Za ich sprawą to nie Warszawa ani żadne inne wielkie miasto, a niewielkie Michałowo na Podlasiu stało się epicentrum działań humanitarnych na rzecz znajdujących się w tragicznym położeniu migrantów. Na nadejście kryzysu władze Michałowa zareagowały kierując się przede wszystkim troską o ludzkie zdrowie, życie oraz godność i otworzyły w miasteczku punkt pomocy humanitarnej, w którym wyczerpani przybysze mogli uzyskać pierwszą pomoc oraz wsparcie.

Przykład Michałowian zainspirował inne samorządy w Polsce - wkrótce potem do Michałowa napływać zaczęły środki pomocy migrantom od lokalnych społeczności z całej Polski. W ten sposób miasteczko stało się symbolem postawy, jaką w wielu przypadkach wobec nadejścia migrantów przyjęły lokalne społeczności. O tym, że władze Michałowa w obliczu kryzysu okazały się w pierwszym rzędzie ludźmi, a w drugim urzędem, świadczą słowa, którymi burmistrz Michałowa Marek Nazarko zamknął swój list otwarty do komisarz praw człowieka Rady Europy Dunji Mijatović i premiera Mateusza Morawieckiego: „W nas ten kryzys pozostanie jeszcze długo po zakończeniu”.

Nagrodę w imieniu władz samorządowych Michałowa odebrali burmistrz Michałowa Marek Nazarko, przewodnicząca Rady Miejskiej Maria Bożena Ancipiuk oraz prezes Ochotniczej Straży Pożarnej w Michałowie Bartosz Nos.

Laudacja RPO: Michałowianie są przykładem potencjału tkwiącego w przywiązaniu ludzi do wartości

(Pełna laudacja dostępna poniżej artykułu)

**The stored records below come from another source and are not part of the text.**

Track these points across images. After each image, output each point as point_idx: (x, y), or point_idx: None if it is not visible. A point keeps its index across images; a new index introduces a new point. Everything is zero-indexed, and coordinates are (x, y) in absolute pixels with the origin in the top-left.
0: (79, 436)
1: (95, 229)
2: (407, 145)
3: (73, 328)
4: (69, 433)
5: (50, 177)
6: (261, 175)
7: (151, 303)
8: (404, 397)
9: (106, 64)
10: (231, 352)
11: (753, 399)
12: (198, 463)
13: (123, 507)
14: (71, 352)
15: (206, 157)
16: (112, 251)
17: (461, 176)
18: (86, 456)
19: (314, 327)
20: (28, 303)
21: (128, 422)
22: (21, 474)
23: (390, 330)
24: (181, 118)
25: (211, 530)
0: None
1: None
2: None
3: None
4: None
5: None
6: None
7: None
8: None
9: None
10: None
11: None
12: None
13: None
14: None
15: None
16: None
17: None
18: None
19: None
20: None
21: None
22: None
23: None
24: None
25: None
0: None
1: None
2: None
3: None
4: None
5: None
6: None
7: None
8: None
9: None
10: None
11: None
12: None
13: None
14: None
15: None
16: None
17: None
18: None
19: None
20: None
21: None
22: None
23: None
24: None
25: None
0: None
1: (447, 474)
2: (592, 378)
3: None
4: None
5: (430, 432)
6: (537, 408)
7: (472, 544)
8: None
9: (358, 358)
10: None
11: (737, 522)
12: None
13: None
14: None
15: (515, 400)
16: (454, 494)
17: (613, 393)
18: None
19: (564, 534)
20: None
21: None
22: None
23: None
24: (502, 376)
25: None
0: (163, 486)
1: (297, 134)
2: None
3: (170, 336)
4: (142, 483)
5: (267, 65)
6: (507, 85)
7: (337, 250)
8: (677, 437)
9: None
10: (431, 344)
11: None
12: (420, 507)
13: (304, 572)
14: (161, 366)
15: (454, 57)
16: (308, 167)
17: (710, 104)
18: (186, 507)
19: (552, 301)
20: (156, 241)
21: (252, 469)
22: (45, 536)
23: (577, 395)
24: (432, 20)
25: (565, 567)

Powitawszy uczestników uroczystości, jako pierwszy swoją laudację wygłosił rzecznik praw obywatelskich Marcin Wiącek. W pierwszej kolejności podkreślił on uniwersalny charakter praw człowieka, wskazując, iż nie da się stawać w ich obronie różnicując swoje postępowanie wobec ludzi i dotykających ich okoliczności. – Nie wolno nam wybierać. Ludzka godność jest niepodzielna. Jeśli chcemy służyć tej idei, bronić praw człowieka, to nie możemy ich nikomu odmówić, dzielić ludzi na tych, którym one przysługują, i na tych, którym nie przysługują – powiedział Marcin Wiącek.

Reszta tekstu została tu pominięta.